### YOUR ASSIGNMENT
Copy out every line of the material below word for word. Leave out the pictures.

Dataset records:

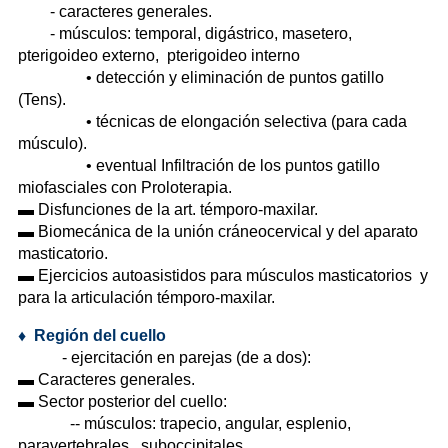
- caracteres generales.
- músculos: temporal, digástrico, masetero,
pterigoideo externo, pterigoideo interno
• detección y eliminación de puntos gatillo
(Tens).
• técnicas de elongación selectiva (para cada
músculo).
• eventual Infiltración de los puntos gatillo
miofasciales con Proloterapia.
▬ Disfunciones de la art. témporo-maxilar.
▬ Biomecánica de la unión cráneocervical y del aparato
masticatorio.
▬ Ejercicios autoasistidos para músculos masticatorios y
para la articulación témporo-maxilar.
♦
Región del cuello
- ejercitación en parejas (de a dos):
▬ Caracteres generales.
▬ Sector posterior del cuello:
-- músculos: trapecio, angular, esplenio,
paravertebrales, suboccipitales.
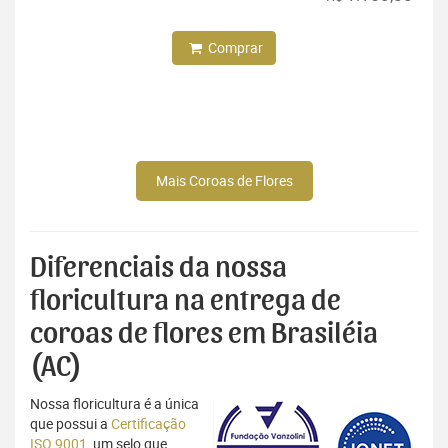
Comprar
Mais Coroas de Flores
Diferenciais da nossa
floricultura na entrega de
coroas de flores em Brasiléia
(AC)
Nossa floricultura é a única
que possui a
Certificação
ISO 9001
, um selo que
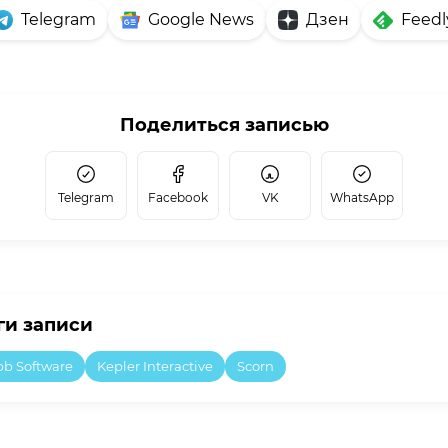
Telegram
Google News
Дзен
Feedl
Поделиться записью
Telegram
Facebook
VK
WhatsApp
ги записи
bb Software
Kepler Interactive
Scorn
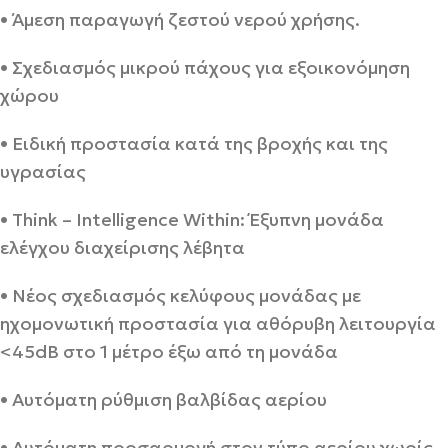
• Άμεση παραγωγή ζεστού νερού χρήσης.
• Σχεδιασμός μικρού πάχους για εξοικονόμηση
χώρου
• Ειδική προστασία κατά της βροχής και της
υγρασίας
• Think – Intelligence Within: Έξυπνη μονάδα
ελέγχου διαχείρισης λέβητα
• Νέος σχεδιασμός κελύφους μονάδας με
ηχομονωτική προστασία για αθόρυβη λειτουργία
<45dB στο 1 μέτρο έξω από τη μονάδα
• Αυτόματη ρύθμιση βαλβίδας αερίου
• Αυτόματη προσαρμογή στον τύπο αερίου χωρίς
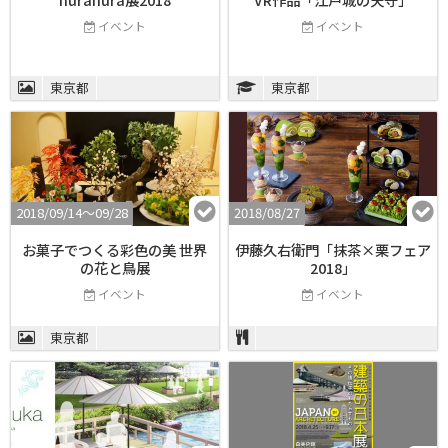
イベント
イベント
東京都
東京都
2018/09/14〜09/28
2018/08/27
お菓子でつくる彩色の美 世界
伊藤久右衛門「抹茶×栗フェア
の花と鳥展
2018」
イベント
イベント
東京都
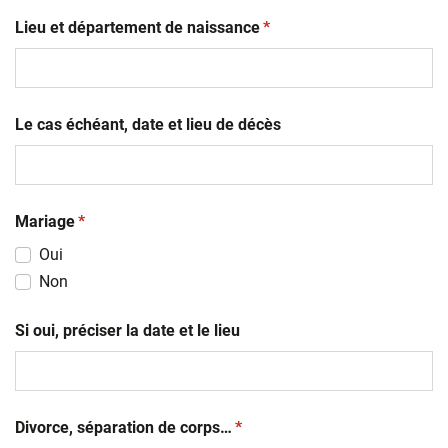
JJ
(obligatoire)
slash
Lieu et département de naissance
*
MM
slash
AAAA
Le cas échéant, date et lieu de décès
(obligatoire)
Mariage
*
Oui
Non
Si oui, préciser la date et le lieu
(obligatoire)
Divorce, séparation de corps…
*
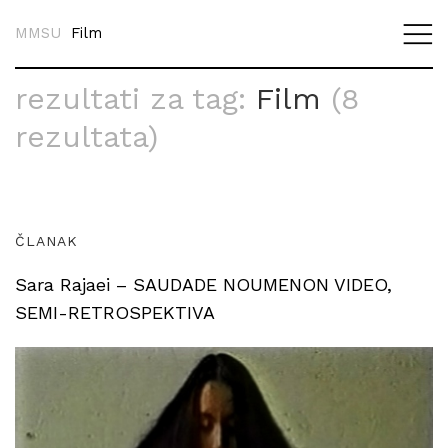
MMSU
Film
rezultati za tag:
Film
(8
rezultata)
ČLANAK
Sara Rajaei – SAUDADE NOUMENON VIDEO,
SEMI-RETROSPEKTIVA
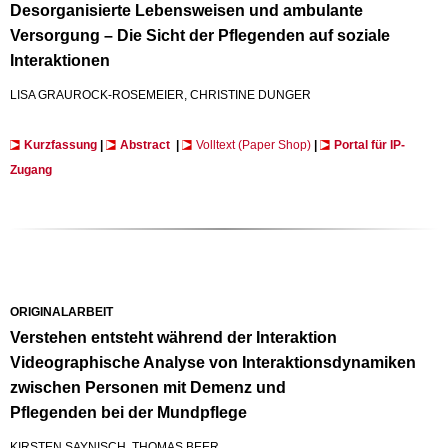
Desorganisierte Lebensweisen und ambulante
Versorgung – Die Sicht der Pflegenden auf soziale
Interaktionen
LISA GRAUROCK-ROSEMEIER, CHRISTINE DUNGER
Kurzfassung
|
Abstract
|
Volltext (Paper Shop)
​ |
Portal für IP-
Zugang
ORIGINALARBEIT
Verstehen entsteht während der Interaktion
Videographische Analyse von Interaktionsdynamiken
zwischen Personen mit Demenz und
Pflegenden bei der Mundpflege
KIRSTEN SAYNISCH, THOMAS BEER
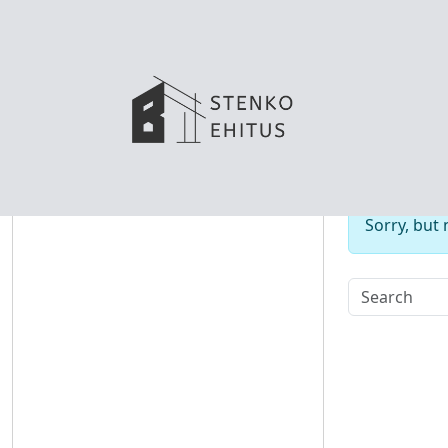
No
Sorry, but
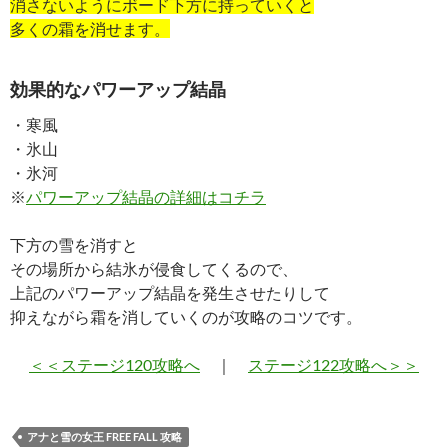
消さないようにボード下方に持っていくと
多くの霜を消せます。
効果的なパワーアップ結晶
・寒風
・氷山
・氷河
※
パワーアップ結晶の詳細はコチラ
下方の雪を消すと
その場所から結氷が侵食してくるので、
上記のパワーアップ結晶を発生させたりして
抑えながら霜を消していくのが攻略のコツです。
＜＜ステージ120攻略へ
｜
ステージ122攻略へ＞＞
アナと雪の女王 FREE FALL 攻略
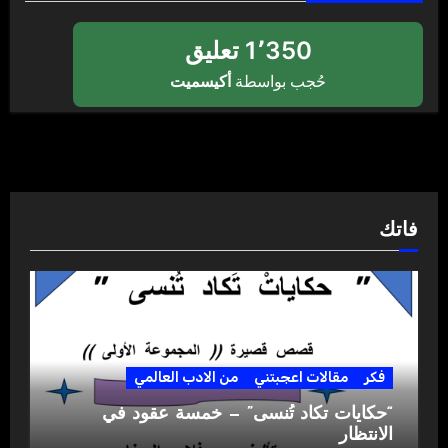
1٬350 تعليق
حُجب بواسطة
أكيسميت
فاتك
فكر
مقالات اعجبتني
من الادب العالمي
“حكايات تكاد تُنسى” — خمسة عقود في
الانتظار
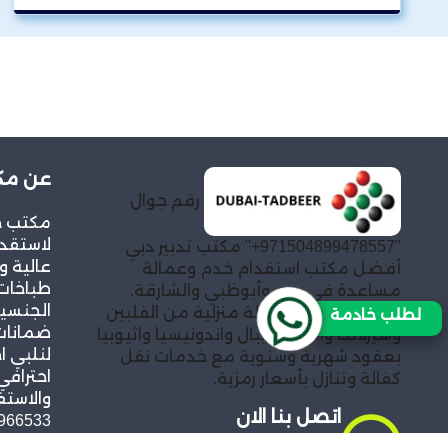
عن مكت
رقم جوال
مكتب خد
لاستقدا
"971504899478557+" مكتب تدبير دبي
عالية و
أفضل مكتب استقدام خدم وعمالة
طباخات
مساعدة في دبي وأبوظبي والشارقة.
الجنسيا
توفير خادمات وعمالة منزلية من الفلبين
لطلب خادمة
ضمانات 
وسيرلانكا والهند ونيبال واندونيسيا واثيوبيا
لنلبي ا
بعقود شهرية وسنوية مع خدمات نقل
احترافي
كفالة وتنازل بأسعار رمزية.
والاستف
اتصل بنا الان
966533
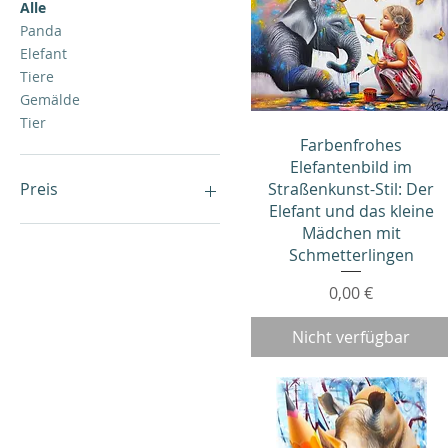
Alle
Panda
Elefant
Tiere
Gemälde
Tier
Schnellansicht
Farbenfrohes
Elefantenbild im
Straßenkunst-Stil: Der
Preis
Elefant und das kleine
Mädchen mit
0 €
2.999 €
Schmetterlingen
Preis
0,00 €
Nicht verfügbar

### TASK RESPONSE
- caracteres generales.
- músculos: temporal, digástrico, masetero,
pterigoideo externo, pterigoideo interno
• detección y eliminación de puntos gatillo
(Tens).
• técnicas de elongación selectiva (para cada
músculo).
• eventual Infiltración de los puntos gatillo
miofasciales con Proloterapia.
▬ Disfunciones de la art. témporo-maxilar.
▬ Biomecánica de la unión cráneocervical y del aparato
masticatorio.
▬ Ejercicios autoasistidos para músculos masticatorios y
para la articulación témporo-maxilar.
♦
Región del cuello
- ejercitación en parejas (de a dos):
▬ Caracteres generales.
▬ Sector posterior del cuello:
-- músculos: trapecio, angular, esplenio,
paravertebrales, suboccipitales.
Comprar
Mais Coroas de Flores
Diferenciais da nossa
floricultura na entrega de
coroas de flores em Brasiléia
(AC)
Nossa floricultura é a única
que possui a
Certificação
ISO 9001
, um selo que
Telegram
Google News
Дзен
Feedl
Поделиться записью
Telegram
Facebook
VK
WhatsApp
ги записи
bb Software
Kepler Interactive
Scorn
• Άμεση παραγωγή ζεστού νερού χρήσης.
• Σχεδιασμός μικρού πάχους για εξοικονόμηση
χώρου
• Ειδική προστασία κατά της βροχής και της
υγρασίας
• Think – Intelligence Within: Έξυπνη μονάδα
ελέγχου διαχείρισης λέβητα
• Νέος σχεδιασμός κελύφους μονάδας με
ηχομονωτική προστασία για αθόρυβη λειτουργία
<45dB στο 1 μέτρο έξω από τη μονάδα
• Αυτόματη ρύθμιση βαλβίδας αερίου
• Αυτόματη προσαρμογή στον τύπο αερίου χωρίς
イベント
イベント
東京都
東京都
2018/09/14〜09/28
2018/08/27
お菓子でつくる彩色の美 世界
伊藤久右衛門「抹茶×栗フェア
の花と鳥展
2018」
イベント
イベント
東京都
JJ
(obligatoire)
slash
Lieu et département de naissance
*
MM
slash
AAAA
Le cas échéant, date et lieu de décès
(obligatoire)
Mariage
*
Oui
Non
Si oui, préciser la date et le lieu
(obligatoire)
Divorce, séparation de corps…
*
MMSU
Film
rezultati za tag:
Film
(8
rezultata)
ČLANAK
Sara Rajaei – SAUDADE NOUMENON VIDEO,
SEMI-RETROSPEKTIVA
Desorganisierte Lebensweisen und ambulante
Versorgung – Die Sicht der Pflegenden auf soziale
Interaktionen
LISA GRAUROCK-ROSEMEIER, CHRISTINE DUNGER
Kurzfassung
|
Abstract
|
Volltext (Paper Shop)
​ |
Portal für IP-
Zugang
ORIGINALARBEIT
Verstehen entsteht während der Interaktion
Videographische Analyse von Interaktionsdynamiken
zwischen Personen mit Demenz und
Pflegenden bei der Mundpflege
KIRSTEN SAYNISCH, THOMAS BEER
No
Sorry, but
消さないようにボード下方に持っていくと
多くの霜を消せます。
効果的なパワーアップ結晶
・寒風
・氷山
・氷河
※
パワーアップ結晶の詳細はコチラ
下方の雪を消すと
その場所から結氷が侵食してくるので、
上記のパワーアップ結晶を発生させたりして
抑えながら霜を消していくのが攻略のコツです。
＜＜ステージ120攻略へ
｜
ステージ122攻略へ＞＞
アナと雪の女王 FREE FALL 攻略
1٬350 تعليق
حُجب بواسطة
أكيسميت
فاتك
فكر
مقالات اعجبتني
من الادب العالمي
“حكايات تكاد تُنسى” — خمسة عقود في
الانتظار
عن مكت
رقم جوال
مكتب خد
لاستقدا
"971504899478557+" مكتب تدبير دبي
عالية و
أفضل مكتب استقدام خدم وعمالة
طباخات
مساعدة في دبي وأبوظبي والشارقة.
الجنسيا
توفير خادمات وعمالة منزلية من الفلبين
لطلب خادمة
ضمانات 
وسيرلانكا والهند ونيبال واندونيسيا واثيوبيا
لنلبي ا
بعقود شهرية وسنوية مع خدمات نقل
احترافي
كفالة وتنازل بأسعار رمزية.
والاستف
اتصل بنا الان
966533
Alle
Panda
Elefant
Tiere
Gemälde
Tier
Schnellansicht
Farbenfrohes
Elefantenbild im
Straßenkunst-Stil: Der
Preis
Elefant und das kleine
Mädchen mit
0 €
2.999 €
Schmetterlingen
Preis
0,00 €
Nicht verfügbar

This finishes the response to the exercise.